◆ Text under study
- Opening Delimiter -
There is no evidence that the North and South American continents were separated by oceanic crust anywhere along the isthmus now connecting the two, and it is thought that the original connecting crust was merely stretched, then subsequently bent, rather than broken.
The Central American Volcanic Arc
This active volcanic arc extends for a distance of about 1500km from Guatemala to northern Panama, and includes several hundred volcanoes, many of which are currently active (Fig. 12.3). The tallest is the dormant Volcán Tajumulco in Guatemala which, at 4220m, is the highest peak in Central America. The arc parallels the south coast of Central America and results from the subduction of the Cocos oceanic plate along the Mid-America Trench.
The most recent volcanic phase commenced in the mid-Miocene with the separation of the Cocos Plate from the old Farallon Plate. The western end of the arc occurs at the on-land break between the Trans-Mexican and Central American arcs, and corresponds to its intersection with the Tehuantepec Fault at the western end of the Maya Block. The Cocos Plate is currently subducting northeastwards beneath Central America at a rate varying from 50 to 80mm/a.
The Caribbean
The Caribbean region includes the two outer arcs of the Greater and Lesser Antilles, together with the Caribbean Sea enclosed between them and the mainland of Central and South America (see Fig. 12.1).
- Closing Delimiter -
◆ Given entries
- Opening Delimiter -
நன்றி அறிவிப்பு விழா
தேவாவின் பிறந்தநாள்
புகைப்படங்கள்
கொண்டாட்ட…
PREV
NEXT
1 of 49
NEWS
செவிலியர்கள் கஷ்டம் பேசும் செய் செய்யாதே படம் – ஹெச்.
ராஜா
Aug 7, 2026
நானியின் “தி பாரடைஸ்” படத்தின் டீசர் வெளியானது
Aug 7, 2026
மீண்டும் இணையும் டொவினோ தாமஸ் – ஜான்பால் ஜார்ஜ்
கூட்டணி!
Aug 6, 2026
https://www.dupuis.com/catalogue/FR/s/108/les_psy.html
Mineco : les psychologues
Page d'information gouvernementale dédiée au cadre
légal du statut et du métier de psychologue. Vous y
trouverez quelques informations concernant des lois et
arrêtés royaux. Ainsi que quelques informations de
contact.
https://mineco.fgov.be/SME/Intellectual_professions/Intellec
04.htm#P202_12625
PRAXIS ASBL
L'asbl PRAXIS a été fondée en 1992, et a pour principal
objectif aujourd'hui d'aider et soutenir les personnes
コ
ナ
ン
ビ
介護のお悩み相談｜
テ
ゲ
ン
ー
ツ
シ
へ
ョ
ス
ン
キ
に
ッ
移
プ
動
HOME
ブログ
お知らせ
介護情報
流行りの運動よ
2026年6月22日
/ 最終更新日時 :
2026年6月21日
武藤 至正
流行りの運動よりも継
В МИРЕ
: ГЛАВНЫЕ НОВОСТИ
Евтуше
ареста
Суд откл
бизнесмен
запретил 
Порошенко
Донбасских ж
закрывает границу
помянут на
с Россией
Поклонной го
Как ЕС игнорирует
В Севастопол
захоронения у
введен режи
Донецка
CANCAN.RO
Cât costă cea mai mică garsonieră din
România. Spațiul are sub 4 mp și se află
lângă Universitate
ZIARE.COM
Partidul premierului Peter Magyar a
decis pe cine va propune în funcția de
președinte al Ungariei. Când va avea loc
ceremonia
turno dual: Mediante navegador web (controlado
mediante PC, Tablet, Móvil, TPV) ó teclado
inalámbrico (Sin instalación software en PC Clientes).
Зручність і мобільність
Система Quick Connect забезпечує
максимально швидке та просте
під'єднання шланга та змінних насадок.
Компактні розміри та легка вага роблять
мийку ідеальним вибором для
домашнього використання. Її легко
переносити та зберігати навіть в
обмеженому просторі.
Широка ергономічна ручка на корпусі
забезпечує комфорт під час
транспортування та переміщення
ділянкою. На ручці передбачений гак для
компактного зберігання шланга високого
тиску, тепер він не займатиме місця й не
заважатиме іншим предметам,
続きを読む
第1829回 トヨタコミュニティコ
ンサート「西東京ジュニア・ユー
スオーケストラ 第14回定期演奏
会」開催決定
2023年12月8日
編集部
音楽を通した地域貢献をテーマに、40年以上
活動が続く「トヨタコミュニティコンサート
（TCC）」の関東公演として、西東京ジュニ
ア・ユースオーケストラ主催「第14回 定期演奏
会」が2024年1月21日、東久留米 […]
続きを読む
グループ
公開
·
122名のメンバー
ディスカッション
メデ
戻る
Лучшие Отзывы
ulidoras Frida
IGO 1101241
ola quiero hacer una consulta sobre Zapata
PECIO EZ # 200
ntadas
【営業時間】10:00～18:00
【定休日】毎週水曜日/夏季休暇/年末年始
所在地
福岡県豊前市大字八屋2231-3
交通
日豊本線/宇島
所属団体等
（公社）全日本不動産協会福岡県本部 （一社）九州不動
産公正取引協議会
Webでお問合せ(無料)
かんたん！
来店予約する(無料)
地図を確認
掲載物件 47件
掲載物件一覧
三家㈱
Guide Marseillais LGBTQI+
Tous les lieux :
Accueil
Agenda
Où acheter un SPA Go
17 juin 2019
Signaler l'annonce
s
- Closing Delimiter -
- Opening Delimiter -
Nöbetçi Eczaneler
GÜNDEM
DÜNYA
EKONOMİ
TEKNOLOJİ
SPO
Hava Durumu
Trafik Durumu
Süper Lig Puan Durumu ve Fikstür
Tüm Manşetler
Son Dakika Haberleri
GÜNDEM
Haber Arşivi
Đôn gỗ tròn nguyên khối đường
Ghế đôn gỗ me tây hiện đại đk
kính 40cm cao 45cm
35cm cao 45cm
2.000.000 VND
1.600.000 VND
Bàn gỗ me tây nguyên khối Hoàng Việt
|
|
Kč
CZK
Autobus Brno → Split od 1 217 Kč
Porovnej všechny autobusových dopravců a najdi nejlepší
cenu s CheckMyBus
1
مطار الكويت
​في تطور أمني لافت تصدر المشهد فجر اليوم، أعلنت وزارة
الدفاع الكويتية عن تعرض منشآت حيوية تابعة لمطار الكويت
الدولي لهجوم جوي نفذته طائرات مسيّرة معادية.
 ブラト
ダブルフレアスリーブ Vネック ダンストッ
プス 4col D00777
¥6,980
- Closing Delimiter -
◆ What you need to do
(1) Summarize the text on Central American and Caribbean geology in two sentences.
(2) According to the text on Central American and Caribbean geology, what is the highest peak in Central America, and how tall is it?
The records are separate material, apart from the text on Central American and Caribbean geology.

◆ Activity answers
(1) The isthmus joining North and South America shows no evidence of separating oceanic crust and is thought to rest on original crust that was stretched and then bent rather than broken. The Central American Volcanic Arc runs about 1500km from Guatemala to northern Panama and results from the Cocos Plate subducting northeastwards along the Mid-America Trench at 50 to 80mm/a, while the Caribbean region comprises the Greater and Lesser Antilles arcs and the Caribbean Sea enclosed between them and the mainland.

(2) The dormant Volcán Tajumulco in Guatemala, at 4220m.